Écrivaine américaine d’origine japonaise, Kitamura a grandi en Californie, a vécu à Londres et s’est installée à New York avec son mari Hari Kunzru, auteur britannique d’origine indienne. Intimités est son quatrième roman, le deuxième à être traduit en français. Comme dans le précédent, on retrouve ici une héroïne ultra-contemporaine en perpétuelle expatriation, autour de laquelle Kitamura installe une non-narration.
L’art de ne pas raconter une histoire mais d’en présenter des facettes
À nous de créer des liens
Ne cachant pas l’influence de Duras sur son écriture, la romancière excelle dans l’art de ne pas raconter une histoire mais d’en présenter des facettes, nous laissant le soin de créer des liens entre différents événements : le petit ami de la narratrice part à Lisbonne pour un rendez-vous avec son ex-femme, un libraire se fait agresser dans une rue et raconte avoir inexplicablement tout oublié de sa mésaventure, et la narratrice doit servir d’interprète à un ex-dictateur auditionné par la Cour.
Une angoisse diffuse s’installe dès les premières phrases d’Intimités, car cette femme a peur, sans que l’on sache de quoi puisqu’elle ne dit rien de son passé. Une peur sans mots qui se traduit chez elle par l’observation précise des différentes personnes qu’elle croise. Fraîchement débarquée en terre inconnue, elle ressemble à une proie qui tente de se protéger de prédateurs et prédatrices qu’elle détecte à leur apparence.
Un beau travail littéraire
Tout est question de jeux de domination, que la narratrice analyse sans fin dans la posture d’un homme puissant qui l’aborde au cours d’un cocktail, dans l’attitude de l’ex-femme de son petit ami, bourgeoise écrasante de certitudes quand elle-même doute de tout. Elle s’attache à ne pas être complice, ne pas consentir, se tient à distance en notant précisément la façon dont les autres occupent l’espace, comme si elle cherchait constamment le meilleur moyen pour s’échapper si besoin. Imaginer que le dictateur lui rappelle un père dont le décès lui a permis de fuir New York est une interprétation possible, parmi mille autres qui s’offrent à nous.

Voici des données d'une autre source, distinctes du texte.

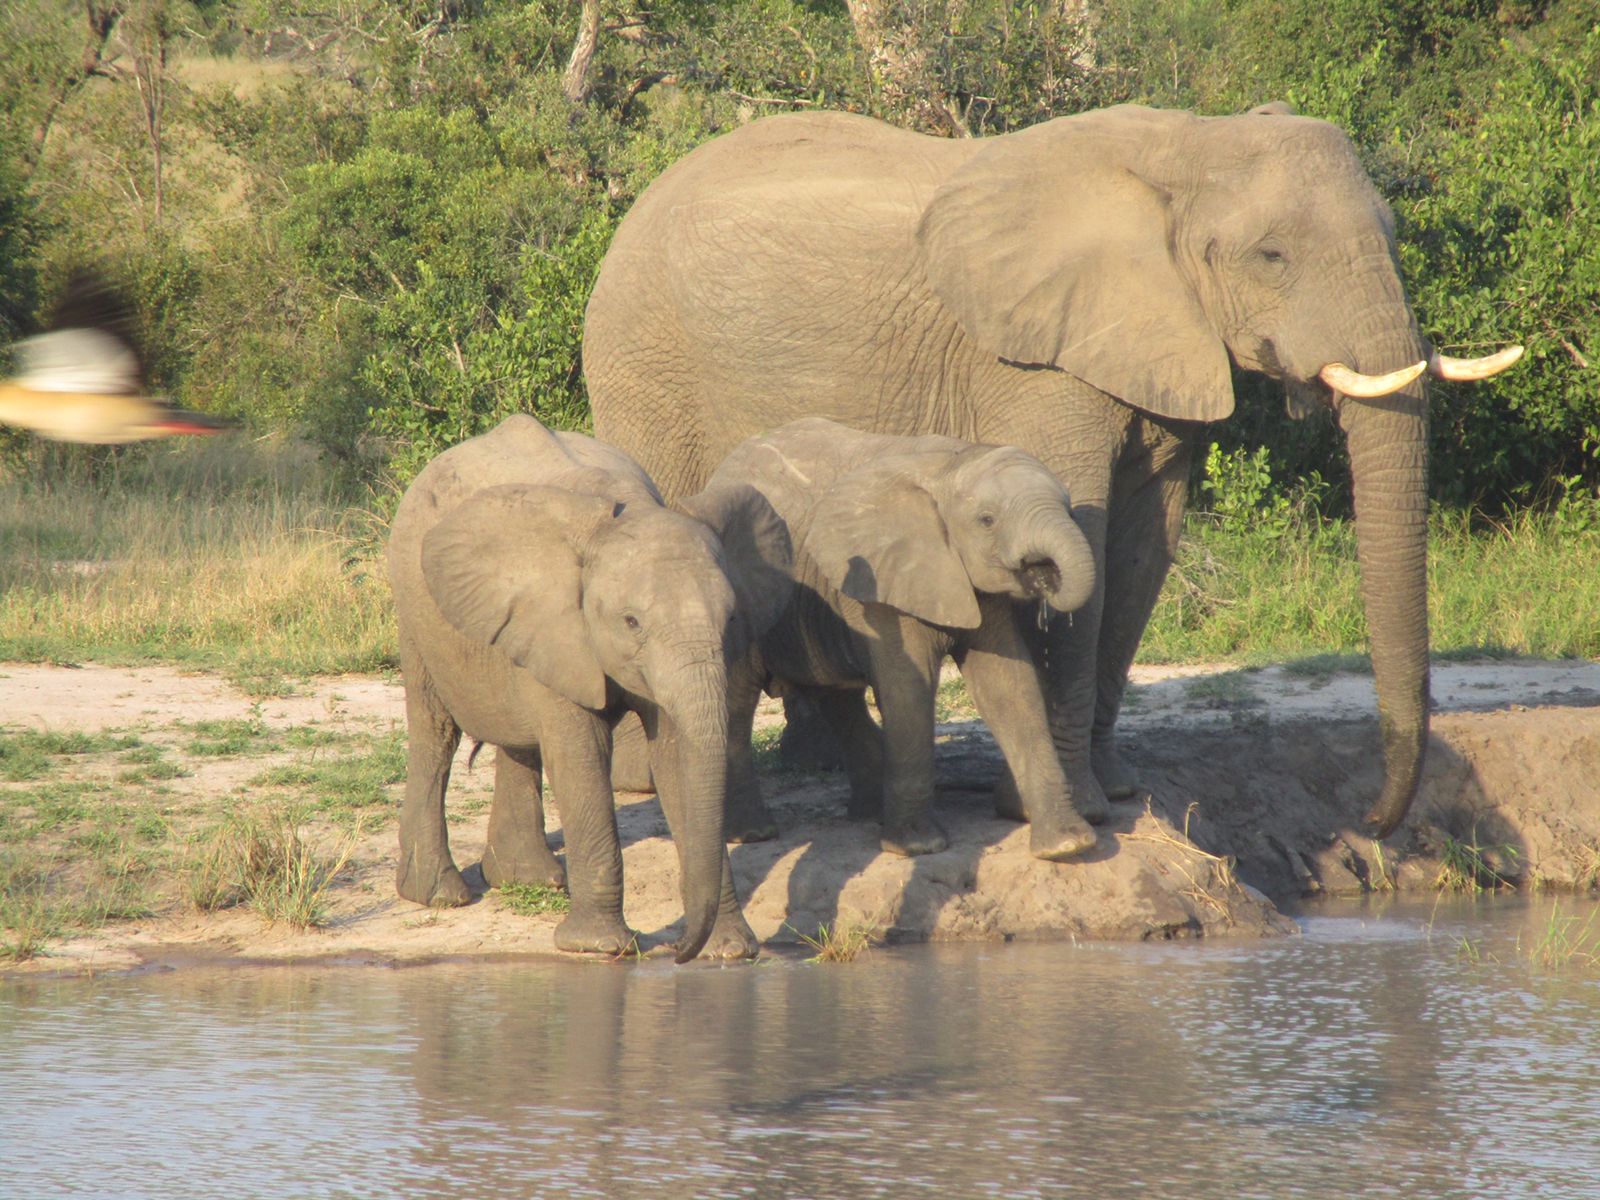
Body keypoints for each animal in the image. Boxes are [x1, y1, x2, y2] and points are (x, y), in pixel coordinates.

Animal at [384, 419, 790, 966]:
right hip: (413, 604)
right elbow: (580, 753)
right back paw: (439, 894)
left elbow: (677, 757)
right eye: (632, 622)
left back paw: (529, 878)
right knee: (436, 730)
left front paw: (728, 952)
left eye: (730, 619)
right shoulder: (558, 622)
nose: (678, 950)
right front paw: (600, 948)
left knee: (518, 740)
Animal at [713, 419, 1100, 857]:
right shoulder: (881, 580)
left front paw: (1068, 844)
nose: (1044, 575)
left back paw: (868, 815)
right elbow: (907, 689)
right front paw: (919, 847)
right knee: (739, 701)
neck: (952, 465)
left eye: (1069, 508)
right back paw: (753, 833)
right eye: (987, 520)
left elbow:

Un paysage de dunes au bord d’une mer du Nord qui la ramène inexplicablement à elle‑même
Et pour prendre la mesure de l’inhabituelle beauté d’un tel travail littéraire, il faut s’arrêter sur cette magnifique scène hors du temps vers la fin du roman. La narratrice, dans un paysage de dunes au bord d’une mer du Nord qui la ramène inexplicablement à elle‑même, appelle au téléphone sa mère partie à Singapour. Une conversation, quelques mots, et tout l’art de Kitamura se déploie.
Intimités de Katie Kitamura (Stock/“La Cosmopolite”), traduit de l’anglais (États-Unis) par Céline Leroy, 250 p., 20,50 €. En librairie le 1er février.